Gastroenterology/Hepatology
Gastroenterology/Hepatology
Dina Al-Zubeidi, MD (she/her/hers)
Associate Professor of Pediatrics-Gastroenterology
University of Iowa Stead Family Children's Hospital
Iowa City, Iowa, United States
Brandon T. Brown, MD (he/him/his)
Pediatric GI Fellow
University of Iowa Roy J. and Lucille A. Carver College of Medicine
Iowa City, Iowa, United States
There continues to be an increase in complications and death associated with esophageal button batteries despite AAP and NASPGHAN Advocacy efforts in parent education and ingestion prevention. This continues to be the most critical indication for emergent endoscopy in children. We present a unique case of chronic progressive post prandial vomiting due to button battery ingestion.
Objective: N/A
Design/Methods: N/A
Results:
We report a case of a 4-year-old female who presented acutely to the emergency department (ED) with a 1-year history of post prandial vomiting. She had a chronic history of daily non-bloody, non-bilious emesis immediately following feedings. The patient was followed by a pediatric otolaryngologist for management of these symptoms and recently underwent tonsillectomy and adenoidectomy one month prior. Since the procedure, her parents had noted worsening of emesis with feeds, as well as increased nasal drainage, though she continued to gain weight appropriately. Vitals were stable and physical exam was unremarkable. Pediatric Gastroenterology service was consulted, and a chest x-ray was obtained (Figure 1) which showed a 2 cm radiopaque round density in the mid esophagus concerning for a button battery.
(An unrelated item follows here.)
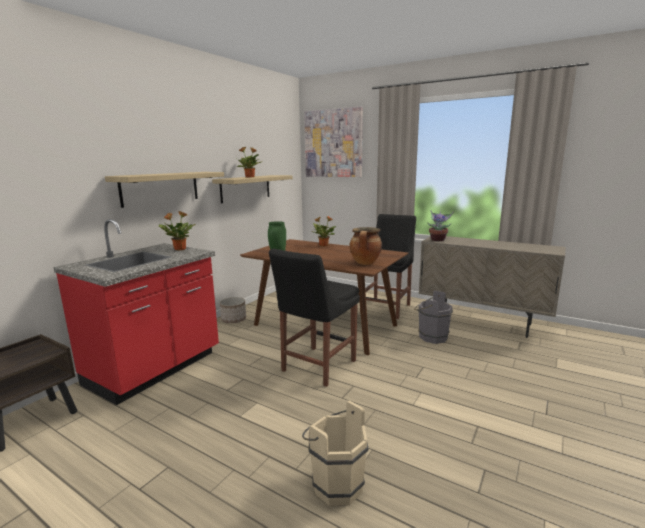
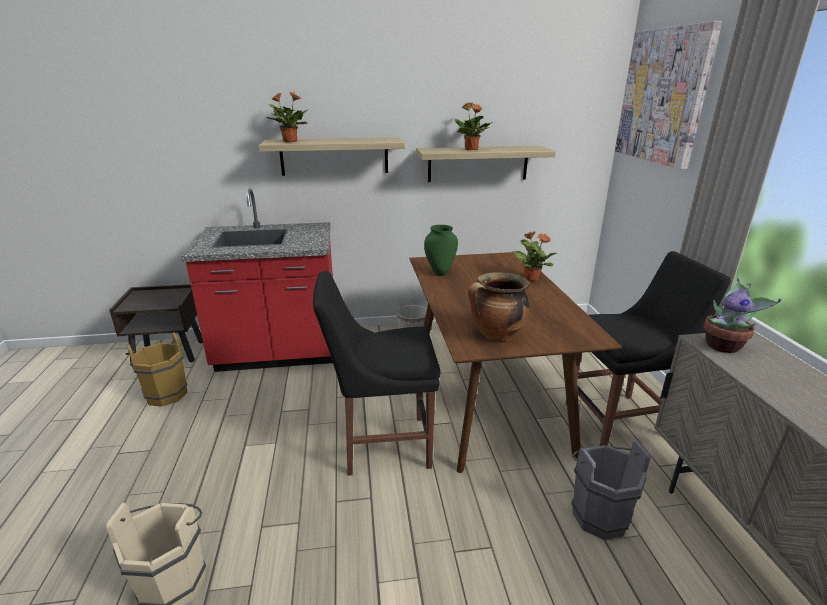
camera: 50 degrees right, 10 degrees up
potted plant [159,211,195,251] -> potted plant moved to [266,92,307,143]
none -> brown bucket [126,332,188,407]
As the duration of ingestion was unknown, the decision was made to obtain a contrast CT of the chest to evaluate damage to the local structures which showed moderate adjacent esophageal dilatation and wall thickening without signs of perforation. Emergent endoscopic removal of the button battery in the esophagus using rat tooth forceps was done, with multiple fistulous blind-ending tracts identified with no obvious passage to the distal esophagus (Figure 2). There were no signs of acute mucosal injury, erythema or ulceration noted. Laparoscopic placement of a gastrostomy tube followed by esophageal dilation was performed, with elective esophageal reconstructive surgery planned in the future, consisting of resection with primary anastomosis.
Conclusion(s):
Our case highlights the presentation of a child with chronic progression of symptoms associated with prolonged button battery exposure, and not immediately following ingestion. In our case, there were no signs of mucosal injury to indicate an acute process. The chronic duration of her symptoms, and the degree of esophageal fistulizing disease with otherwise healthy appearing mucosa, are likely both related to the initial injury at the time of ingestion, as well as the chronic exposure of the button battery within the esophagus.